EXERCISE AIM
Tell how many lines in the listing below contain the word "action", giving the number alone.

EXTRACTED RECORDS
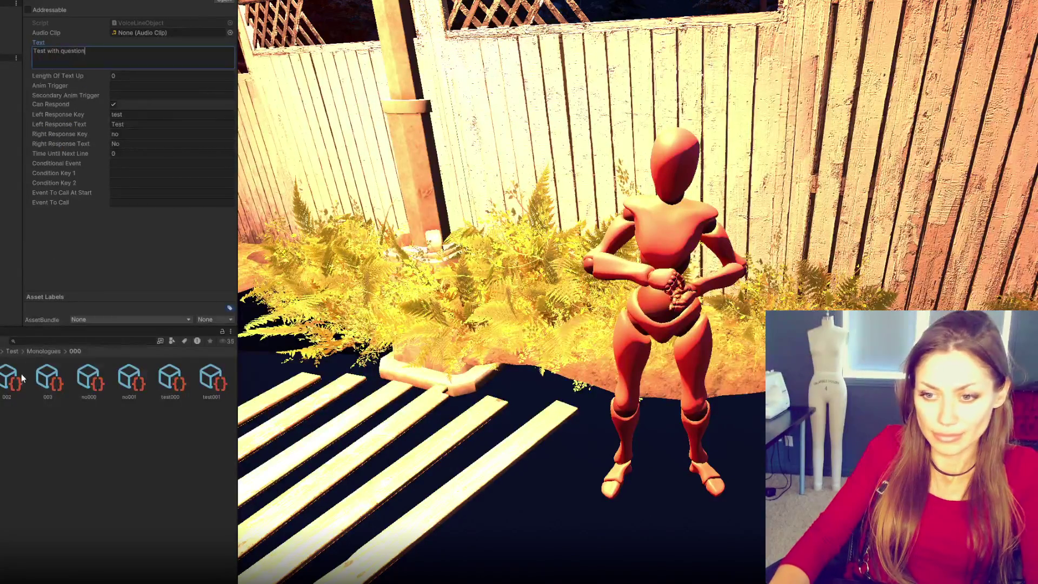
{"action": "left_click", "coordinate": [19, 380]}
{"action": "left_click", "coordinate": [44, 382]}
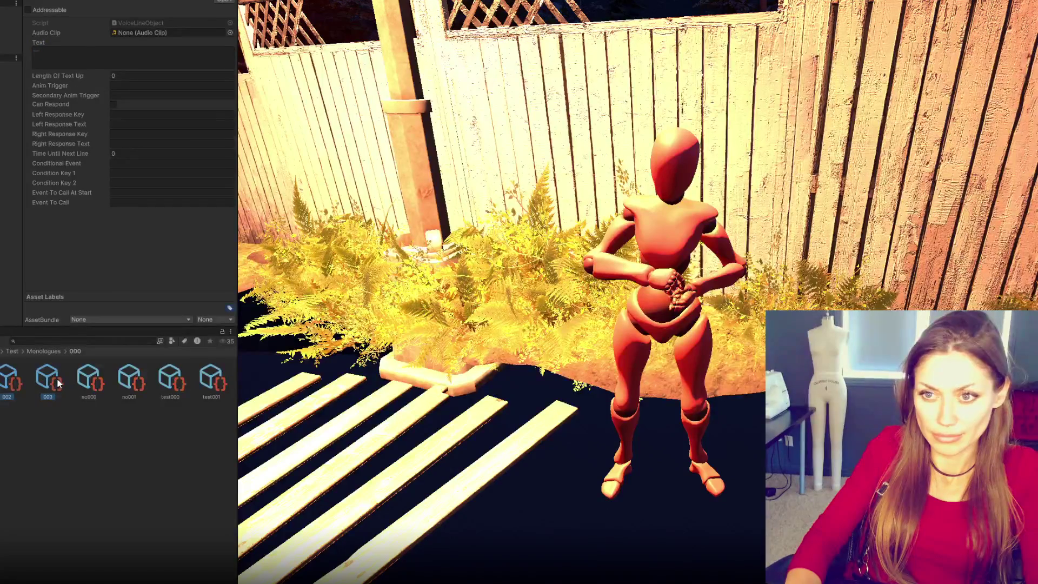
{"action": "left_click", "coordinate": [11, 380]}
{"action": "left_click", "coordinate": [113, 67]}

==

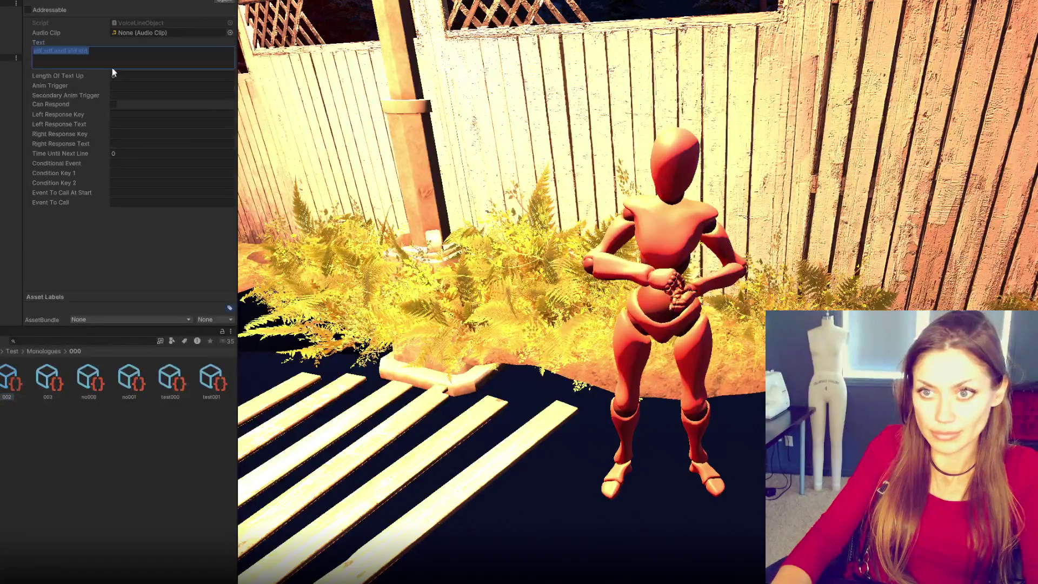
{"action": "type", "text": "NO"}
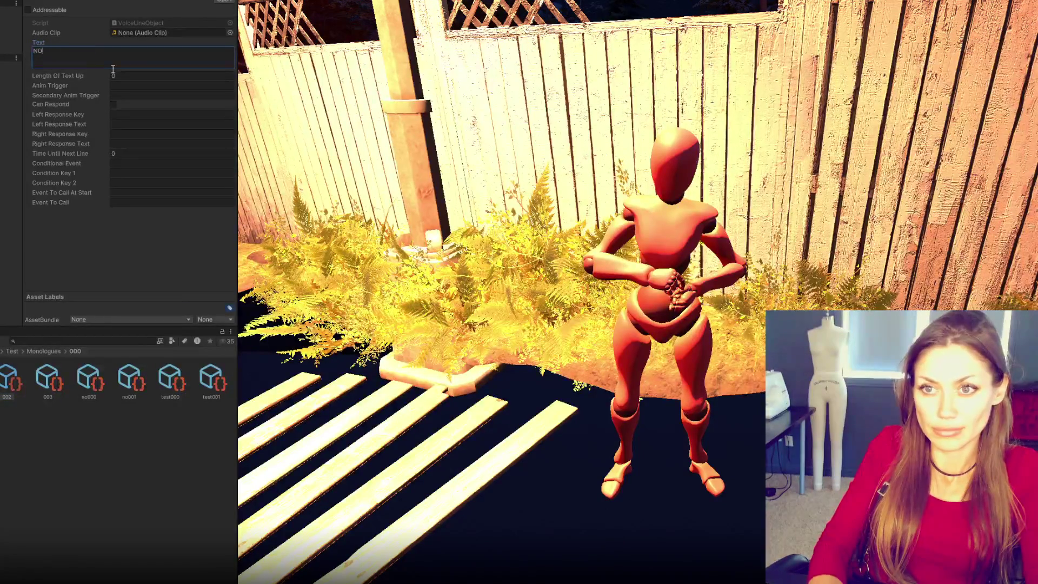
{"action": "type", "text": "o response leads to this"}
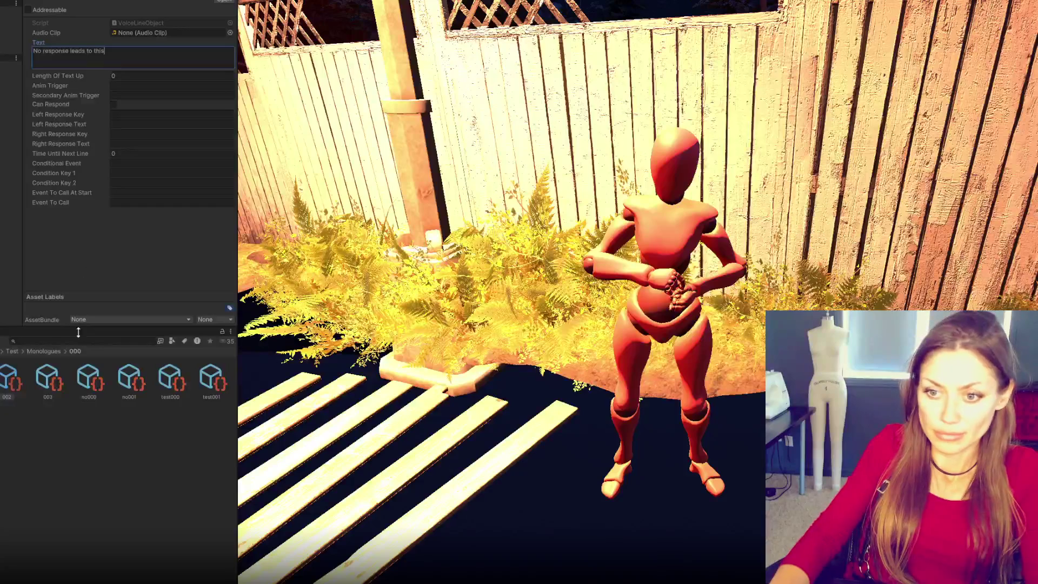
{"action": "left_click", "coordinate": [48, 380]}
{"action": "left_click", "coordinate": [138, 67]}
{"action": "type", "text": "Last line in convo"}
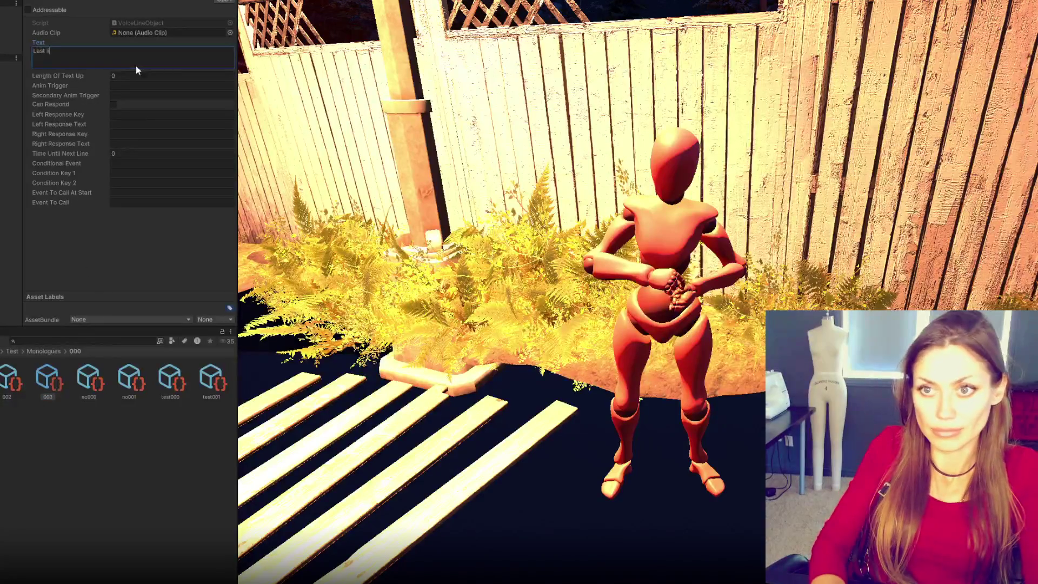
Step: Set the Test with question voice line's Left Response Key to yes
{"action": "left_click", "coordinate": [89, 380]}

SOLUTION
10